Subject: Price to sales indicating sale!
I like to enquire how valuations change over time using the price/sales ratio, rather than price/earnings, because of the reduced volatility.
Google has higher margins than average today, with net margins now 28% versus 22% average since since 2010.
With great margins (for now), looking at the forward PE ratio of 16x makes Google look really cheap. This is a company that grew sales at 21% per year over the last 14 years, and grew earnings obviously faster than that given the rising margins. Their monopoly is well intact, and I have views about the recent AI innovations that point to a net positive for Google rather than a net negative, but that would take another long post. Google is doing everything right to incorporate AI automatically in the domain where advertising would be irrelevant. People will retain the desire for keyword such (typing and little as possible, and I'm not even talking about a whole sentence, and wanting a quick relevant answer).

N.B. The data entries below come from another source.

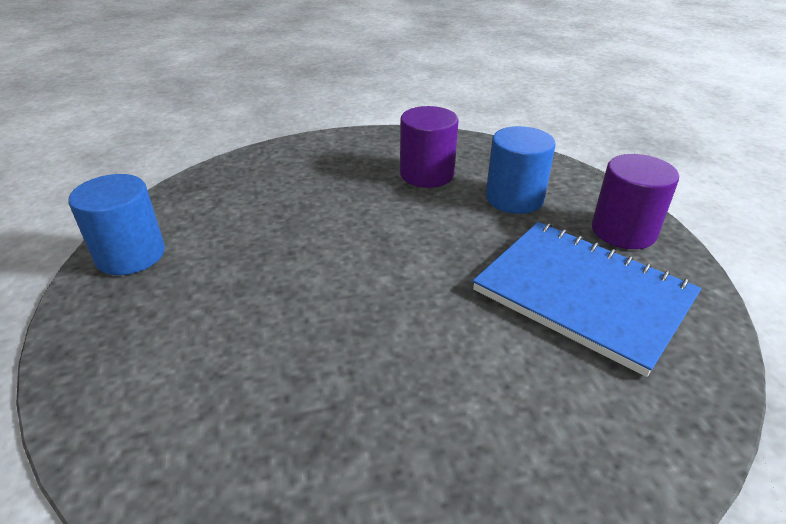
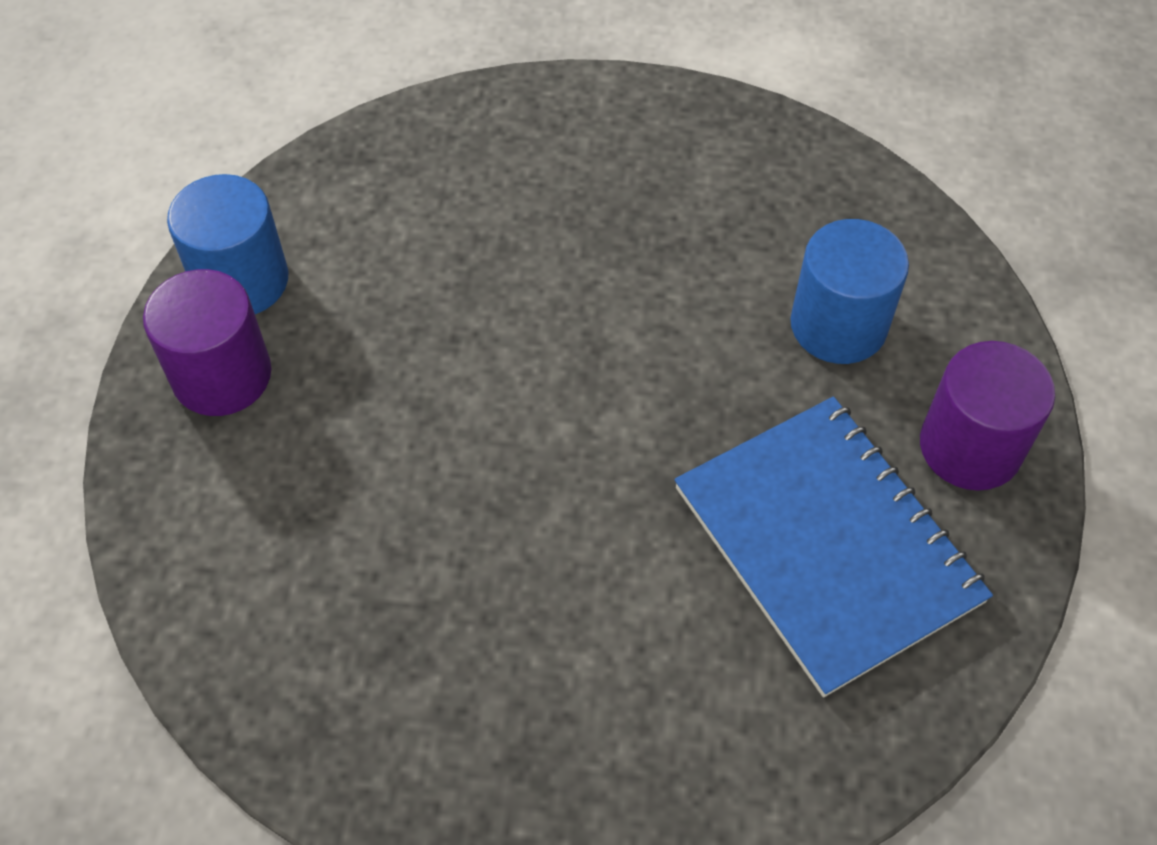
camera: 20 degrees right, 20 degrees up
(427, 174) = (724, 228): purple cylinder -> purple cylinder (222, 375)

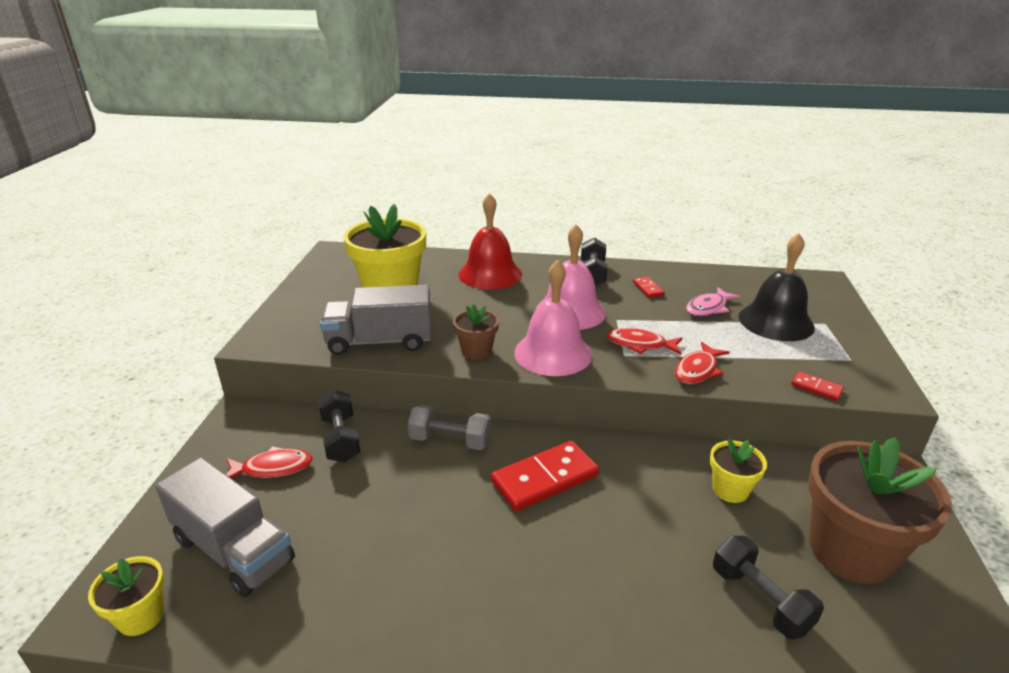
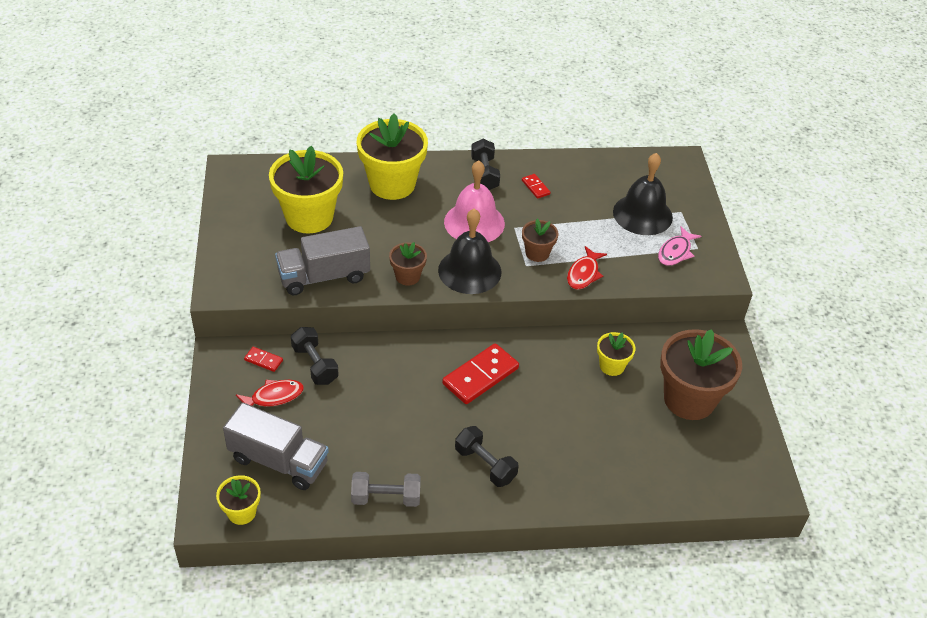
camera: 15 degrees left, 15 degrees up
(450, 441) = (401, 354): grey dumbbell -> grey dumbbell (386, 498)
(490, 274) = (392, 184): red bell -> yellow flower pot
(553, 353) = (469, 271): pink bell -> black bell
(640, 345) = (537, 253): red fish -> brown flower pot
(708, 308) = (588, 205): pink fish -> pink fish (675, 252)
(760, 600) = (632, 440): black dumbbell -> black dumbbell (485, 465)
(816, 388) = (670, 279): red domino -> red domino (263, 360)

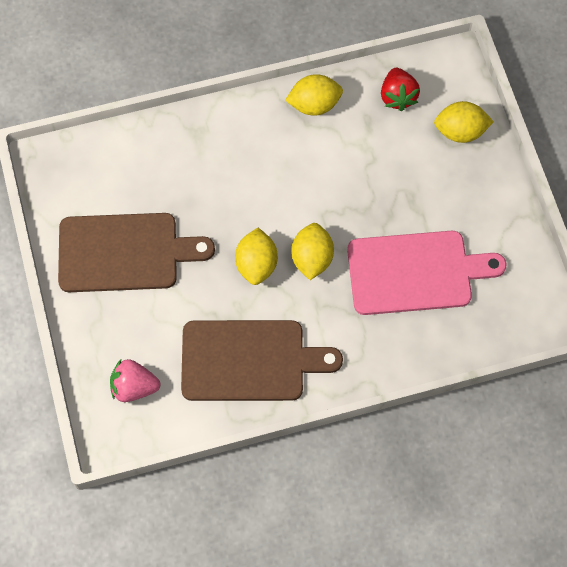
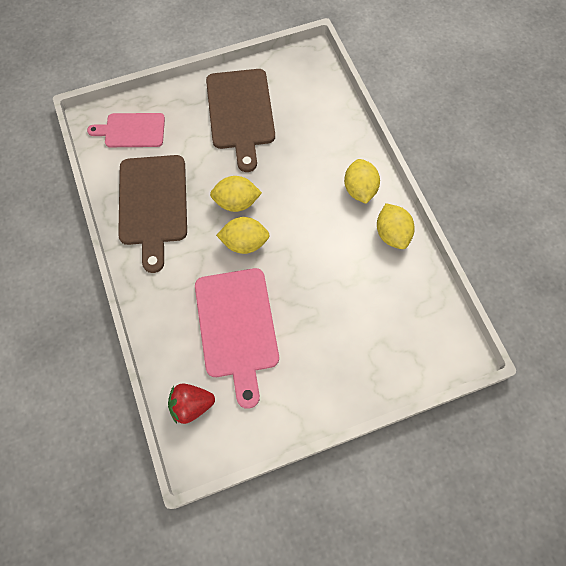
camera: 85 degrees right, 0 degrees up
(134, 387) = (132, 130): pink strawberry -> pink cutting board
(397, 97) = (412, 303): red strawberry -> red strawberry (191, 405)
(460, 131) = (385, 361): yellow lemon -> yellow lemon (359, 190)

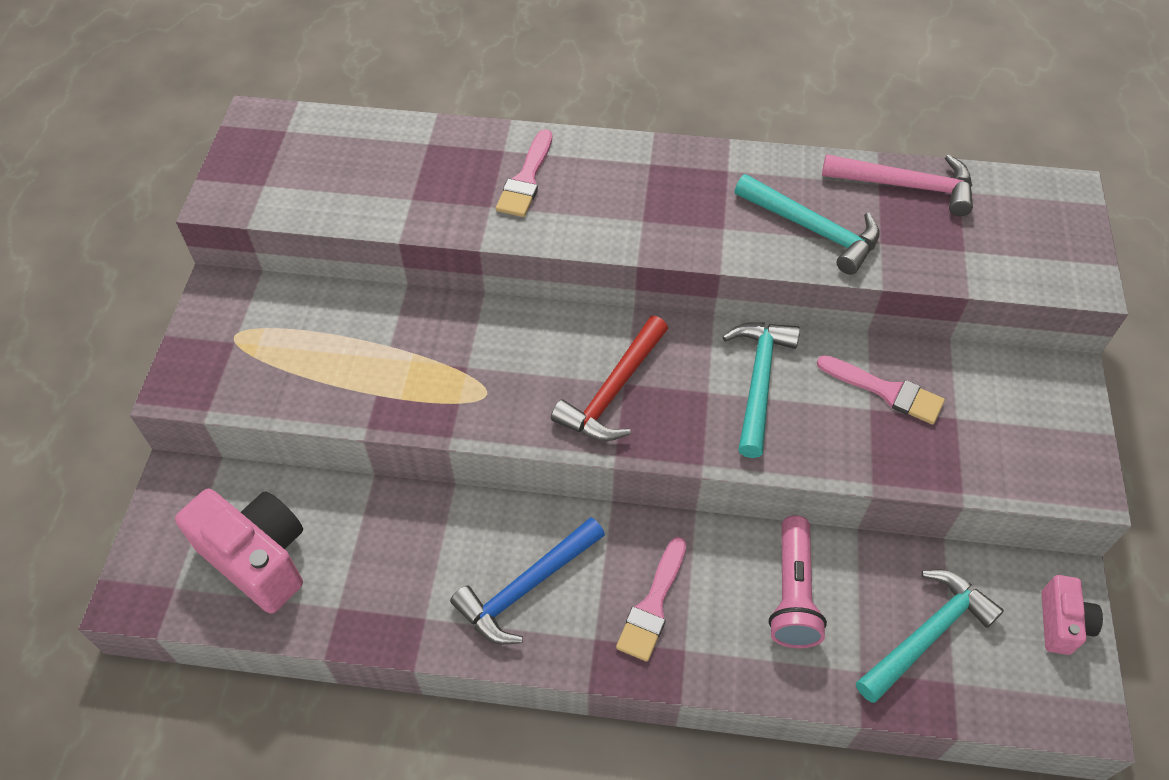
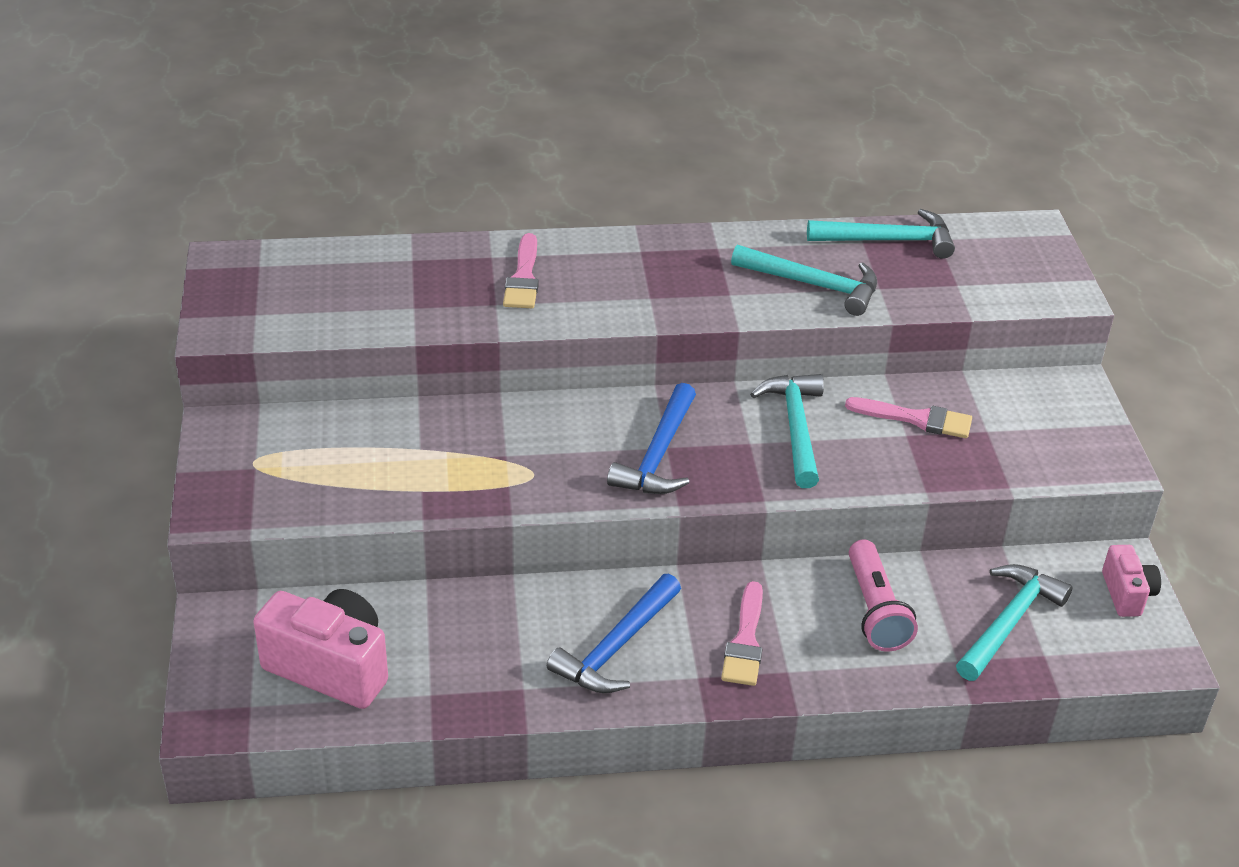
camera: 15 degrees left, 15 degrees down
(614, 391) = (659, 454): red hammer -> blue hammer
(905, 186) = (888, 240): pink hammer -> turquoise hammer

But margins will revert downwards at some point. So I want to stay focused on sales.
Even looking at the P/S ratio, rather than the P/E during times of high margins, Google is still cheap today! The P/S ratio is now 5.4x and Google has only traded lower than this 12% of the time since 2010:
https://www.macrotrends.net/st...
Times of pessimism are the best times to invest. IV will be impacted by current events, but what Google is going to earn in 2035 didn't suddenly fall by 30% over the last 2 months. The world will be different in ten years.
Advertising is still pretty primitive and has a long way to go. I can already picture how much better advertising responses can become, compared to how primitive and ineffective they are (and still generating obscene cash for Google). Google has a huge runway ahead.